▸ Texte extrait
Si l’ancien ministre Ibrahim Mohammad Mahdi Chamseddine a pris le parti de se focaliser sur l’aspect positif de cette démarche, qui « reste le but et la solution » – sous-entendu que l’autosécurité des milices ne devrait être qu’une « exception » –, il ne souhaite pas s’empresser de tirer des conclusions hâtives. Pour l’ancien ministre, il faut laisser au temps le soin d’apporter la preuve que l’État, dont l’absence est flagrante dans cette région depuis au moins deux décennies, est réellement de retour.

 

(Lire aussi: Banlieue sud : Nasrallah appelle à « une coopération maximum »)


Même son de cloche du côté du journaliste Ali Mohammad Hassan el-Amine. Sur le papier, l’initiative de voir les organes officiels de l’État prendre en charge la sécurité dans cette région répond au souhait de chaque citoyen, affirme-t-il.

 

L’optimisme, qui est de rigueur, n’abolit toutefois aucunement les angoisses et n’empêchent pas les questions de surgir. « S’agit-il véritablement d’une autorité sécuritaire ? Sera-t-elle vraiment maîtresse d’elle-même ou bien dépendra-t-elle, au plan politique, de celui qui tire les ficelles dans la région ? » – en l’occurrence le Hezbollah. Pour Ali el-Amine, ces forces de l’ordre seront face à une épreuve particulièrement délicate dans les jours à venir, puisqu’elles auront la mission de restaurer l’image du serviteur de l’État, sérieusement écornée dans cette région. Il évoque ainsi divers incidents qui s’étaient produits dans la région contre des représentants de l’autorité étatique, la dernière en date étant l’agression dont avait été victime le ministre Charbel lui-même après l’attentat de Roueiss. « La question est de savoir s’ils pourront vraiment, aux yeux des citoyens, restaurer le prestige de l’État », estime le journaliste. De plus, il serait bon de savoir si les agents de l’ordre auront les prérogatives nécessaires pour sévir contre les dérives nées de la milice ou protégées par elle... À l’évidence, ces questions nécessiteront un certain laps de temps avant de trouver des réponses empiriques valables.

▸ Données enregistrées
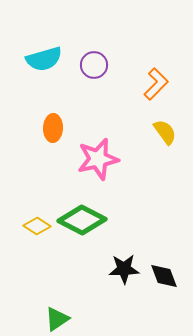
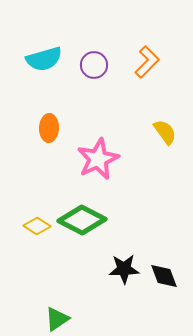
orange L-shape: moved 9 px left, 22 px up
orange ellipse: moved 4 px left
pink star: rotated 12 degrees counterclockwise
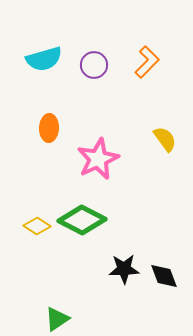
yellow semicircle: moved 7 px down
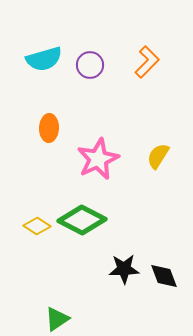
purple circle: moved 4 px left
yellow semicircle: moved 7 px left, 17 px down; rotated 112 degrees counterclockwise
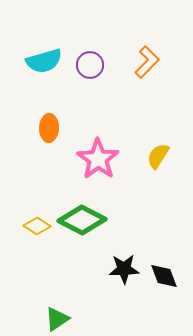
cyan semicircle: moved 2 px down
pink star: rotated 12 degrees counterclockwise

▸ Consigne 1
Citez le texte extrait sur la sécurité dans la banlieue sud, en commençant à « (Lire aussi: Banlieue » et en terminant à « chaque citoyen, affirme-t-il. ».
▸ Consigne 2
D'après le texte sur la sécurité dans la banlieue sud, quel ministre a été agressé après l'attentat de Roueiss ?
Ces items ne jouent aucun rôle ici.

▸ Réponse rédigée 1
(Lire aussi: Banlieue sud : Nasrallah appelle à « une coopération maximum »)


Même son de cloche du côté du journaliste Ali Mohammad Hassan el-Amine. Sur le papier, l’initiative de voir les organes officiels de l’État prendre en charge la sécurité dans cette région répond au souhait de chaque citoyen, affirme-t-il.

▸ Réponse rédigée 2
Le ministre Charbel.